* [Extract to read]:
A powerful full-text search in PostgreSQL in less than 20 lines

This blogpost will guide you to understand the fundamental pieces needed to implement a good enough full-text search using PostgreSQL.

Spoiler alert: for those curious people looking for a "okay, just show me a full-text search with ranking and fuzzy search in Postgres in less than 20 lines", so here you go:

SELECT 
    courses.id,
    courses.title,
    courses.description,
    rank_title,
    rank_description,
    similarity
FROM 
    courses, 
    to_tsvector(courses.title || courses.description) document,
    to_tsquery('sales') query,
    NULLIF(ts_rank(to_tsvector(courses.title), query), 0) rank_title,
    NULLIF(ts_rank(to_tsvector(courses.description), query), 0) rank_description,
    SIMILARITY('sales', courses.title || courses.description) similarity
WHERE query @@ document OR similarity > 0
ORDER BY rank_title, rank_description, similarity DESC NULLS LAST

But if you need to understand what the heck is the above SQL statement doing, let me explain you a bit of context and FTS (Full-text search) fundamentals in PostgreSQL.

* [Dataset section]:

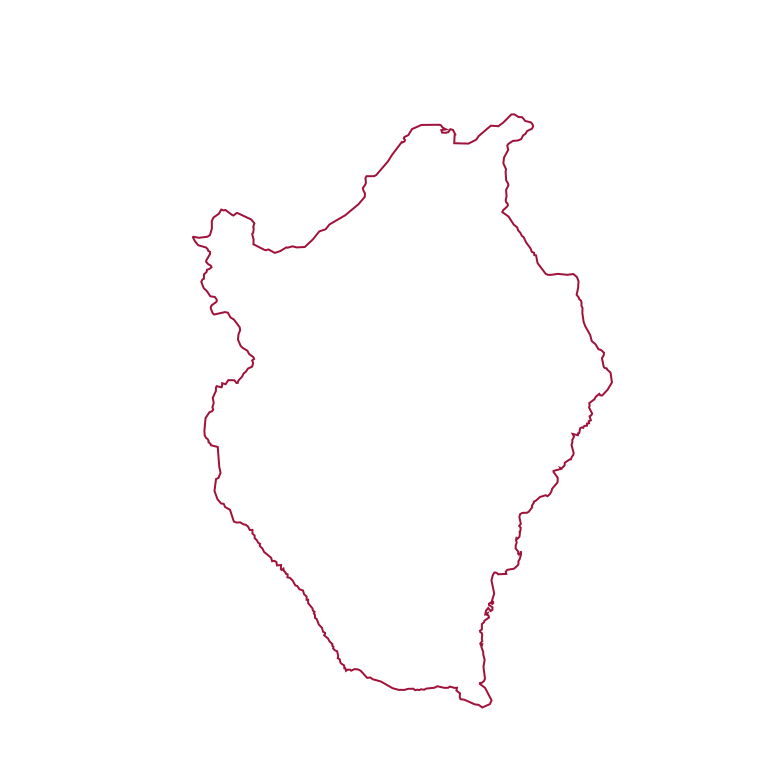 outline of Valea Sarii, Vrancea, Romania, rotated 194°
{"feature_id": "2599482B85092862889515", "entity_name": "Valea Sarii", "entity_type": "district", "adm_level": 2, "iso_a3": "ROU", "parent_name": "Romania", "parent_adm1": "Vrancea", "projection": "mercator", "projection_center": [26.811, 45.87], "detail": "fine", "context": "isolated", "style": "outline", "palette": "rose", "viewbox_px": 768, "rotation_deg": 194, "n_neighbors": 0, "source": "geoboundaries", "source_scale": "gbopen_adm2", "svg_char_len": 6138}
<svg xmlns="http://www.w3.org/2000/svg" viewBox="0 0 768 768"><g transform="rotate(194 384 384)"><path d="M322.8,677.2L325.7,676.3L331.4,666.7L335.4,661.8L342.8,660.5L352.1,647.5L353.7,643.3L360.2,637.7L374.1,634.6L375.7,642.6L375.1,643.2L378.5,647.2L381.3,647.3L382.5,644.0L384.8,642.7L388.5,642.0L389.8,644.2L385.4,646.1L389.1,646.9L391.1,648.7L392.7,649.0L410.4,644.4L418.5,638.1L420.6,631.4L424.0,628.5L424.2,627.0L422.7,625.9L422.8,624.3L424.6,622.8L425.3,623.1L431.6,608.3L434.0,601.0L442.0,585.0L443.8,583.3L451.2,581.4L451.8,579.1L450.3,575.3L450.3,573.3L451.9,569.0L450.6,566.5L448.6,564.4L447.9,561.0L452.1,552.5L462.4,538.4L475.5,525.6L478.0,520.1L483.7,516.4L488.0,507.1L494.0,497.8L501.7,495.4L506.2,495.4L510.5,492.9L511.7,493.0L516.9,487.8L521.7,484.8L528.7,486.6L531.0,485.2L532.8,485.3L544.5,488.0L545.5,492.7L548.2,497.6L547.5,499.2L548.1,503.7L548.9,504.7L548.6,508.5L552.6,511.5L567.4,514.4L568.3,514.3L570.8,511.1L571.8,511.1L580.0,514.5L581.6,513.6L584.1,513.9L585.4,509.3L589.7,504.3L590.5,500.5L588.6,493.1L588.9,486.5L590.9,484.2L598.9,481.1L604.7,480.7L604.8,480.0L602.1,476.9L597.8,473.7L589.6,473.4L587.6,472.1L586.9,470.8L584.7,470.1L584.2,468.2L586.3,461.0L586.2,459.6L583.5,457.7L580.8,457.0L579.6,455.7L581.1,453.5L583.4,452.0L583.2,450.0L585.2,446.7L584.2,442.6L585.4,441.6L586.0,438.9L582.2,433.5L578.1,431.1L573.8,427.1L569.2,427.5L567.3,426.0L566.5,424.9L566.4,423.2L570.1,418.9L570.7,416.9L570.3,415.3L567.6,411.5L565.7,410.3L555.7,415.3L552.7,415.4L549.1,411.5L545.2,410.2L537.7,404.1L536.6,401.3L537.2,396.9L536.4,391.7L532.4,386.4L530.3,385.0L524.7,383.3L522.0,380.4L517.3,378.5L516.1,376.9L517.6,375.0L516.1,372.6L516.1,369.0L519.7,366.1L521.1,362.3L522.7,360.4L523.5,356.8L526.1,352.1L526.2,349.7L527.4,349.3L530.1,351.4L536.0,350.1L537.6,345.5L541.2,345.6L540.6,342.8L540.8,341.5L545.8,341.4L546.2,339.7L545.4,336.6L546.8,329.2L544.6,324.3L544.9,320.0L543.5,317.9L544.2,316.0L546.5,314.4L548.9,307.8L546.9,294.9L545.5,290.7L543.8,288.8L541.7,287.8L540.4,286.4L540.3,285.2L537.8,283.9L537.1,282.7L530.1,282.7L523.8,263.8L521.1,258.2L521.9,252.8L524.0,251.1L522.6,239.2L517.7,231.9L513.2,228.7L510.5,228.9L508.4,226.2L503.0,224.7L496.4,214.2L493.3,213.9L490.1,215.0L486.2,213.8L484.2,214.0L481.6,212.9L478.9,209.9L476.4,210.6L475.4,207.0L472.9,205.7L472.2,203.1L469.6,201.7L467.7,199.6L465.5,198.8L465.6,197.5L465.0,196.5L462.2,195.0L459.7,192.0L451.5,188.1L449.7,185.0L447.7,185.9L445.4,185.3L443.9,182.1L440.1,183.4L439.3,179.3L438.2,178.8L436.9,180.5L436.0,178.5L433.9,177.3L433.5,176.2L431.4,175.9L430.9,173.0L428.5,173.2L425.2,171.3L421.3,167.1L419.3,167.0L416.4,164.4L412.6,164.0L410.7,160.7L407.7,159.1L406.9,155.9L405.4,156.4L404.6,153.0L399.0,148.9L398.3,147.0L396.2,146.1L396.6,144.5L395.1,143.2L394.4,140.4L392.5,139.7L389.0,134.8L385.2,132.4L383.2,128.9L381.0,128.3L380.7,127.4L381.3,125.7L376.7,123.5L374.7,121.2L371.1,119.1L370.9,117.6L369.5,116.9L369.4,115.1L367.2,113.7L364.9,113.4L362.7,109.2L362.5,106.7L360.4,106.2L358.9,103.2L357.5,102.2L354.6,101.3L353.7,98.6L352.8,98.9L351.5,96.5L350.4,97.9L347.9,98.6L346.5,97.9L343.8,100.1L340.4,100.8L337.2,100.1L329.3,94.8L326.3,95.9L323.6,94.8L315.1,94.6L302.0,90.9L295.7,90.8L290.2,92.1L286.8,94.1L281.8,95.4L279.7,94.4L277.7,95.5L275.7,95.5L274.4,96.7L271.0,97.1L269.3,98.7L261.5,101.5L259.2,103.6L251.8,103.8L248.2,104.8L246.9,106.3L241.9,106.2L239.7,106.9L239.6,104.1L235.4,102.2L234.9,98.9L233.6,96.7L229.8,97.1L218.3,95.1L214.6,95.6L210.4,93.9L203.8,99.0L203.1,103.1L212.4,113.6L218.5,116.2L218.5,117.1L216.6,117.9L215.1,120.1L214.7,122.4L219.1,133.7L219.6,140.7L222.2,145.4L223.0,148.2L225.8,152.3L225.7,155.3L226.9,155.1L226.9,154.2L227.8,155.4L226.4,158.4L227.5,160.5L227.9,164.0L228.8,165.9L230.6,166.6L231.2,167.8L229.7,169.5L230.9,174.8L229.3,177.1L229.3,178.6L225.6,182.8L226.8,184.8L228.5,184.9L228.1,186.7L230.0,185.2L230.2,188.7L228.7,191.9L225.5,189.6L224.2,191.1L224.7,193.6L228.6,194.9L229.0,196.2L227.6,197.7L225.7,196.8L225.0,198.0L225.5,199.1L226.8,199.0L226.4,207.4L232.2,219.4L232.2,224.5L231.5,227.5L231.0,227.9L228.9,228.0L227.2,227.0L219.4,229.3L220.5,231.3L219.4,233.5L213.1,236.3L210.2,240.7L210.0,242.0L210.7,244.6L210.0,246.8L209.8,251.0L210.5,254.9L210.7,252.4L211.8,251.1L212.9,252.0L213.0,253.6L216.5,256.3L217.1,259.1L216.9,262.5L218.1,264.3L218.2,266.7L216.9,266.2L215.6,268.6L216.1,272.6L216.7,273.2L216.2,274.1L216.3,275.7L216.7,277.8L218.5,279.0L217.4,281.4L220.5,287.7L220.4,290.8L218.4,292.5L214.2,293.6L212.6,295.1L210.4,300.3L211.0,301.9L209.9,304.9L210.2,306.1L208.7,307.2L205.3,312.1L200.2,315.2L198.3,314.6L196.5,317.2L195.6,320.0L195.5,323.1L191.8,330.5L192.8,335.1L198.2,339.6L198.5,340.7L191.6,344.5L192.4,345.2L191.3,345.1L189.1,348.5L189.5,351.4L185.5,355.8L184.4,356.1L184.1,358.9L183.2,360.9L183.3,363.0L187.3,370.2L187.1,373.1L187.8,375.2L186.9,378.8L188.9,381.2L183.5,381.2L183.7,383.2L182.7,383.6L183.0,388.4L181.8,389.6L180.0,389.7L180.0,390.9L179.3,391.9L177.0,392.6L177.5,394.7L175.5,395.5L176.4,397.4L174.5,398.8L176.7,402.4L175.4,403.7L174.8,405.6L179.4,410.8L179.2,412.6L180.2,415.2L176.1,420.1L175.5,422.8L172.7,426.5L171.4,425.3L169.5,425.7L165.7,432.4L163.2,440.7L167.0,449.9L171.0,452.0L171.6,453.0L173.9,453.0L175.0,453.9L178.8,461.8L177.8,464.8L178.1,467.6L181.7,469.5L184.3,469.6L188.5,473.8L192.8,475.9L195.8,481.4L202.9,489.0L205.3,492.5L208.7,500.8L209.8,505.8L211.4,507.8L212.1,511.0L213.2,512.7L215.1,513.6L216.1,515.2L218.7,517.2L218.9,524.1L220.1,530.7L222.6,534.4L226.9,536.5L232.5,534.3L242.0,532.9L248.6,530.2L251.5,529.6L253.7,530.0L264.2,538.4L267.6,545.6L269.3,545.4L270.1,547.6L272.6,548.0L274.6,551.0L280.4,555.8L284.1,560.3L286.1,561.1L288.3,563.7L291.0,565.5L292.6,568.1L296.7,570.1L303.7,576.6L310.8,579.4L310.5,581.4L307.5,585.8L307.0,587.6L308.1,589.3L309.1,589.5L310.4,591.7L310.5,595.8L312.5,601.8L311.3,607.0L312.3,608.8L314.7,611.1L317.3,619.1L317.6,622.0L321.6,627.0L322.3,632.8L320.1,641.3L322.1,645.1L321.4,647.1L317.7,651.1L313.1,652.6L310.1,654.8L309.2,658.8L307.3,660.9L306.3,664.1L302.2,667.5L301.6,670.2L303.0,672.2L304.9,673.4L310.7,673.4L314.5,676.3L318.1,675.6L322.8,677.2Z" fill="none" stroke="#9f1239" stroke-width="2"/></g></svg>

* [Objective 1]:
In the PostgreSQL full-text search post, which search term is passed to the to_tsquery function in the SQL statement?
* [Objective 2]:
Reproduce the section of the PostgreSQL full-text search post that starts with the words containing "But if you need" and ends with "fundamentals in PostgreSQL.", substituting "basics" for "fundamentals".
* [Objective 3]:
Extend the PostgreSQL full-text search post by writing what comes after its final sentence.

* [Task response 1]:
The term 'sales'.

* [Task response 2]:
But if you need to understand what the heck is the above SQL statement doing, let me explain you a bit of context and FTS (Full-text search) basics in PostgreSQL.

* [Task response 3]:
Context matters

A bunch of years ago I read this awesome blogpost called "Postgres full-text search is good enough". It's really worth reading, I could get many insights, since I was already using PostgreSQL as my standard database.

By the time, I was comfortable using ElasticSearch for text searching (and if we go even before that back to 2009, I have experience using Apache Lucene, from which ElasticSearch is based on).

However, managing ElasticSearch deployment is not easy. It requires a lot of patience and memory 🍪.

Then back to 2014 I wrote this article explaining the reasons why I decided to experiment on PG text search as well as showing a practical example in a Ruby application.

In this guide, I'll focus on a simpler yet powerful example using only SQL, so if you want to follow me in this adventure, make sure you have PostgreSQL installed.

That's the only requirement. No more tools to install or setup. Postgres solely.

Seeding data

In order to explain further the fundamentals of textual search, relevance and results ranking, we have to seed our database with real data and compare different search strategies.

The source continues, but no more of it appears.